Page MenuHomePhabricator

config file change canarying for logstash
Closed, ResolvedPublic

Description

It's possible for Puppet to deploy a bad configuration file and crash logstash everywhere. Oof.

While there is a hypothetically-easy fix of using logstash --config.test_and_exit this does not catch all errors that will cause a crash on startup.

Event Timeline

colewhite triaged this task as Medium priority.Apr 16 2019, 3:39 PM

Change 587704 had a related patch set uploaded (by Filippo Giunchedi; owner: Filippo Giunchedi):
[operations/puppet@production] logstash: validate config files

https://gerrit.wikimedia.org/r/587704

Change 587705 had a related patch set uploaded (by Filippo Giunchedi; owner: Filippo Giunchedi):
[operations/puppet@production] logstash: log safepoints only when running the daemon

https://gerrit.wikimedia.org/r/587705

Change 587704 merged by Filippo Giunchedi:
[operations/puppet@production] logstash: validate config files

https://gerrit.wikimedia.org/r/587704

Puppet will ask Logstash to validate individual config files before installing them via validate_cmd. The puppet run will fail if e.g. syntax is invalid and the new config file won't be installed. Likely Good Enough™ for now to bandaid production Logstash outages. Ideally we can test files at CI/review time as well to catch mistakes earlier.
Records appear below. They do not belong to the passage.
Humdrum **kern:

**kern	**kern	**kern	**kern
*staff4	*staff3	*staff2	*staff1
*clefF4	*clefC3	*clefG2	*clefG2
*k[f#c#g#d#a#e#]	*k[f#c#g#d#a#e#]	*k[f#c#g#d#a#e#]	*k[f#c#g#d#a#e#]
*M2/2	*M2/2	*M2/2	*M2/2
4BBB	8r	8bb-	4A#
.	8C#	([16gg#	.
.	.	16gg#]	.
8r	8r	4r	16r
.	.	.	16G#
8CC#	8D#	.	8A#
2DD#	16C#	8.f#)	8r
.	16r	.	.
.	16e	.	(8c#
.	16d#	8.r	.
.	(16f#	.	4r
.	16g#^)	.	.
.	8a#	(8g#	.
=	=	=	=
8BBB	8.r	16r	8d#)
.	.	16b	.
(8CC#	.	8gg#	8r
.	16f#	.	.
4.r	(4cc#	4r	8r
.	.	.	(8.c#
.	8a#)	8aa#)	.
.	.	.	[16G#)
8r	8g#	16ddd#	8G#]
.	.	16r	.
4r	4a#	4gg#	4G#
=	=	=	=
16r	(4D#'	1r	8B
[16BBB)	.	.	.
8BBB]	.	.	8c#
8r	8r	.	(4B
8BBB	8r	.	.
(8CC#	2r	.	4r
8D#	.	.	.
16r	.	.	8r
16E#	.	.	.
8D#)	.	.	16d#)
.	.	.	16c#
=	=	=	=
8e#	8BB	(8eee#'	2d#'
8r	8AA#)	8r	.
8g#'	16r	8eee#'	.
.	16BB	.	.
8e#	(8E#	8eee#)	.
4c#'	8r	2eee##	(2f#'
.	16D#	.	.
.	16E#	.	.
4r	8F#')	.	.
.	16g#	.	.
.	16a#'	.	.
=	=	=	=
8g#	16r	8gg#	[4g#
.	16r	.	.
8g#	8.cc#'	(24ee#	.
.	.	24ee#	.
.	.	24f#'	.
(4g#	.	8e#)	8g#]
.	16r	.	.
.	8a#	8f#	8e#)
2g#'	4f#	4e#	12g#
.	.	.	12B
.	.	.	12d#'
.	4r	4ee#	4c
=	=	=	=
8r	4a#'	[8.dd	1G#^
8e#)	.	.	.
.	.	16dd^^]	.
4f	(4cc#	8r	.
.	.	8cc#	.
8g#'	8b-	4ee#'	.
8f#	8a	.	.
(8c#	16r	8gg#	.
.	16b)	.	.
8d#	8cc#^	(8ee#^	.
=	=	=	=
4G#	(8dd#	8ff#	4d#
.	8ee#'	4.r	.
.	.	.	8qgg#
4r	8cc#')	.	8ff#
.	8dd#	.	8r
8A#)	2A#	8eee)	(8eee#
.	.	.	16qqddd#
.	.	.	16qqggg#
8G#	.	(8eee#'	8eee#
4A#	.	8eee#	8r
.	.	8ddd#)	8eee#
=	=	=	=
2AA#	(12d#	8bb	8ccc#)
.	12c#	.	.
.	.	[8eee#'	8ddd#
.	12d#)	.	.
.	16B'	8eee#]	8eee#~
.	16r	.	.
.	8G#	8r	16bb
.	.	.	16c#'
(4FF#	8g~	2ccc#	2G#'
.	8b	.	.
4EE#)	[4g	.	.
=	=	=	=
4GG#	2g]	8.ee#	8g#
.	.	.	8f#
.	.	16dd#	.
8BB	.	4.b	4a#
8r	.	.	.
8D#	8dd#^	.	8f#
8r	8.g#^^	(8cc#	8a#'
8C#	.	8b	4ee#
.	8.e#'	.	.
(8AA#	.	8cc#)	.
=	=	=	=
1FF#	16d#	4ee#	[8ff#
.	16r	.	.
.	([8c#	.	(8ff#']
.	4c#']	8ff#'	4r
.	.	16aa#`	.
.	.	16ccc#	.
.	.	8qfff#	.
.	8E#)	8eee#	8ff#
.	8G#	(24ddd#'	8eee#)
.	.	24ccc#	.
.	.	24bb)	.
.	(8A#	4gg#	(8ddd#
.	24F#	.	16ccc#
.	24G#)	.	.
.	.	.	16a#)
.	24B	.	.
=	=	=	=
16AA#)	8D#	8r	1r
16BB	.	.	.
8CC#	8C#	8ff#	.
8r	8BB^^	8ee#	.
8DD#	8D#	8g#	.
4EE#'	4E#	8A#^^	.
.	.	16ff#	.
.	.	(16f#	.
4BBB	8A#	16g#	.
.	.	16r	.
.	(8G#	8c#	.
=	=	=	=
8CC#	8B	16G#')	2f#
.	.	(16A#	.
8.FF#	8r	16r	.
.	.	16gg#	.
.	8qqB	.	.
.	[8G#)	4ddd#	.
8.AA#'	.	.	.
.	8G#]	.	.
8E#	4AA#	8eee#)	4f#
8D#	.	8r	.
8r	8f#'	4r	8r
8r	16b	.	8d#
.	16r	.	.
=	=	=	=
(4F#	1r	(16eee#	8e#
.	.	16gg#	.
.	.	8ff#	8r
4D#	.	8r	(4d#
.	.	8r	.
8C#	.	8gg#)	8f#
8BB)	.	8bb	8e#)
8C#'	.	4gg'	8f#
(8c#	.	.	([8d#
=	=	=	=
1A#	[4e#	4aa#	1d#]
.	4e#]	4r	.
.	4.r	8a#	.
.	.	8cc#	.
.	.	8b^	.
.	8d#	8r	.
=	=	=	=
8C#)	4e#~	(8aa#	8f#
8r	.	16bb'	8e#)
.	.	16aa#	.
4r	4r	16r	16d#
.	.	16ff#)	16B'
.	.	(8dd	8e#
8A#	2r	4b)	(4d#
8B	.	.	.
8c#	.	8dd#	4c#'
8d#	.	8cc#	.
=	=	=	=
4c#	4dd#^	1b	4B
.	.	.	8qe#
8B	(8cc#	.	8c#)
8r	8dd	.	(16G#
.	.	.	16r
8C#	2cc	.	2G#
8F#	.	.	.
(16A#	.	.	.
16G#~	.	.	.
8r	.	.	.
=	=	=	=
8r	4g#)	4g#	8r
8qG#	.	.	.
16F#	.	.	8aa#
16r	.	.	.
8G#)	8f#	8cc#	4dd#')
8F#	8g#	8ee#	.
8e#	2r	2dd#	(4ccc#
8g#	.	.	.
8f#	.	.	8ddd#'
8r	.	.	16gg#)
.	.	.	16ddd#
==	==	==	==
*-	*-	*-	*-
Change 587705 merged by Filippo Giunchedi:
[operations/puppet@production] logstash: log safepoints only when running the daemon

https://gerrit.wikimedia.org/r/587705

fgiunchedi claimed this task.

I'm going to boldly resolve this, we're testing Logstash config at puppet run time now, which is meant to at least prevent logstash from starting with a syntactically invalid configuration.